» YOUR GOAL
Your task is to filter the data below down to the lines holding "back".
BEGIN RECORDS FOR THIS EXERCISE
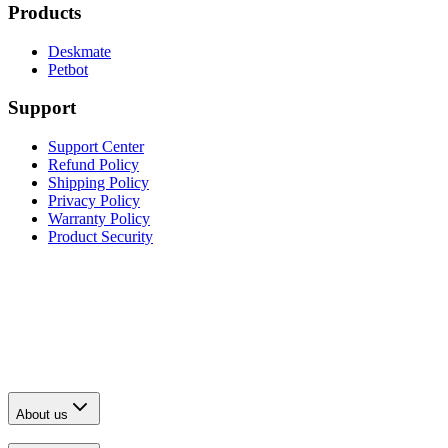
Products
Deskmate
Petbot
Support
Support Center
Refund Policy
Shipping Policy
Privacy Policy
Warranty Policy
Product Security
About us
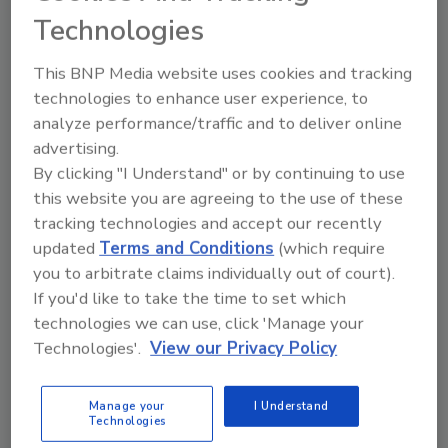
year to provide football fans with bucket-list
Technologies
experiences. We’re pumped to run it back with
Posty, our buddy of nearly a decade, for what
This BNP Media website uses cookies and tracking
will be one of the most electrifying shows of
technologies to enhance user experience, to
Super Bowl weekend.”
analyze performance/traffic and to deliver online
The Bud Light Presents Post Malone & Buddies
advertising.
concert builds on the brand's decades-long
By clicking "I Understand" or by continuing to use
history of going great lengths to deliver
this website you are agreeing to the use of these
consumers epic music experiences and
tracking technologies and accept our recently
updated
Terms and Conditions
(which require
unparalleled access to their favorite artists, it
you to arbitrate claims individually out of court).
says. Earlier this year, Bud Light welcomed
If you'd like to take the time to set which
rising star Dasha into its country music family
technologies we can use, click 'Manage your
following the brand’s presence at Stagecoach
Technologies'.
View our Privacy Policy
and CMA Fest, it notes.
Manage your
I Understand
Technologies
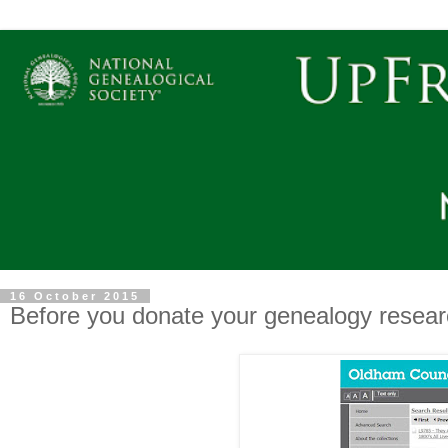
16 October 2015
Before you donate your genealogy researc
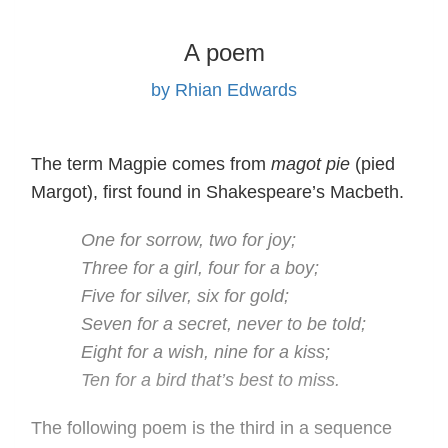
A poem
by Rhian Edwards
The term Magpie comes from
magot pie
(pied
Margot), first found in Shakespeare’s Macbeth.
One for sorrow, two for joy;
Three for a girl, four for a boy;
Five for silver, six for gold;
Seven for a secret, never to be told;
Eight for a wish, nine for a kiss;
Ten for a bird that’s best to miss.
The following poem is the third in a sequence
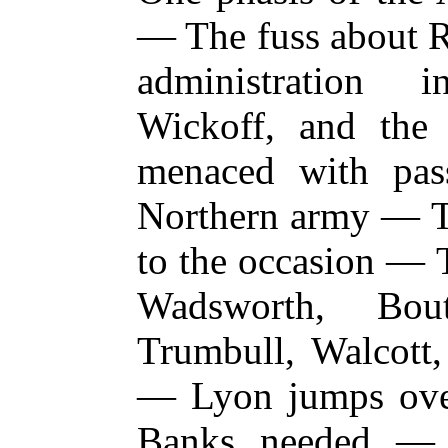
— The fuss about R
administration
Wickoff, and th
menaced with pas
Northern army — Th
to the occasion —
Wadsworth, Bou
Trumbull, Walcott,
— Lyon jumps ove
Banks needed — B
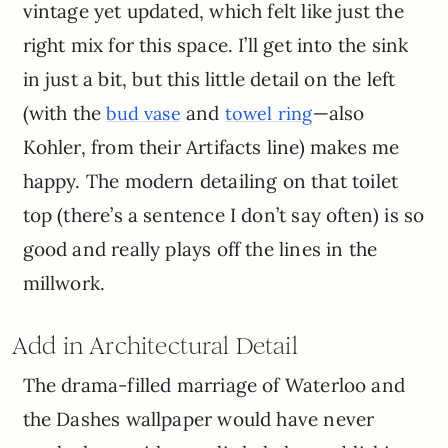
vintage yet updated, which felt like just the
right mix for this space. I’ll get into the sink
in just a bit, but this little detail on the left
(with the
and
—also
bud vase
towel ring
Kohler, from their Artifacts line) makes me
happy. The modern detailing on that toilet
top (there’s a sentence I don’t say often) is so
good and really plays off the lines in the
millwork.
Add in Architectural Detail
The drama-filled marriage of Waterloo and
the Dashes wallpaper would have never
END RECORDS FOR THIS EXERCISE
BEGIN RECORDS FOR THIS EXERCISE
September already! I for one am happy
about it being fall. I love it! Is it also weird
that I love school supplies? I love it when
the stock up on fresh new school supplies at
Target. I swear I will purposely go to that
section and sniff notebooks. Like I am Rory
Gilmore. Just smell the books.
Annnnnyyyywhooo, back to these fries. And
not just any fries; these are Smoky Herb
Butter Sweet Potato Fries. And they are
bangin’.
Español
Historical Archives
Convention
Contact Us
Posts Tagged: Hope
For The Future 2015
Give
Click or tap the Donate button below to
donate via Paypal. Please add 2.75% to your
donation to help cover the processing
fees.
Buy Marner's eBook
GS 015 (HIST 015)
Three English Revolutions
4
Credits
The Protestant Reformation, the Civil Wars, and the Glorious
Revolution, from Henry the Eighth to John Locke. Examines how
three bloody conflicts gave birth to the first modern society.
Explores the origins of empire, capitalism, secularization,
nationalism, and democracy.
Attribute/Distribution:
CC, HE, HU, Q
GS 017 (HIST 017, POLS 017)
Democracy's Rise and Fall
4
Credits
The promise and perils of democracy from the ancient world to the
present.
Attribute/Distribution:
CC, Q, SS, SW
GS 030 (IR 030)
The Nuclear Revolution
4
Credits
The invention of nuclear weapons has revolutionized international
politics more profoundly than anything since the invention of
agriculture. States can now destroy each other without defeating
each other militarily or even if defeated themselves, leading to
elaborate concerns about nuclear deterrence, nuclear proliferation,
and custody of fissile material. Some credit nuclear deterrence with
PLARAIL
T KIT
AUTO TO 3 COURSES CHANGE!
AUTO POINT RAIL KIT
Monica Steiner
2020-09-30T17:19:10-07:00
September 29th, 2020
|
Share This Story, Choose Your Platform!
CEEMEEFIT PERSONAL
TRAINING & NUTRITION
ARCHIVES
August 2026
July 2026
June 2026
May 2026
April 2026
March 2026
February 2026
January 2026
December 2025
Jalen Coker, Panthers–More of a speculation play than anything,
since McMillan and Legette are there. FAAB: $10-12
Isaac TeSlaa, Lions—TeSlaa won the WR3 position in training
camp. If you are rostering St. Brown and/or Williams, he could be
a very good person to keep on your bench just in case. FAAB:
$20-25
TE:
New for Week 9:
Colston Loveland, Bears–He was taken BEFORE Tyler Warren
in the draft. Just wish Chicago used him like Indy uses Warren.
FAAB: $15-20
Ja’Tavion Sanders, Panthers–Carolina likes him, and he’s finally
END RECORDS FOR THIS EXERCISE
» TASK SOLUTION
experiences. We’re pumped to run it back with
Annnnnyyyywhooo, back to these fries. And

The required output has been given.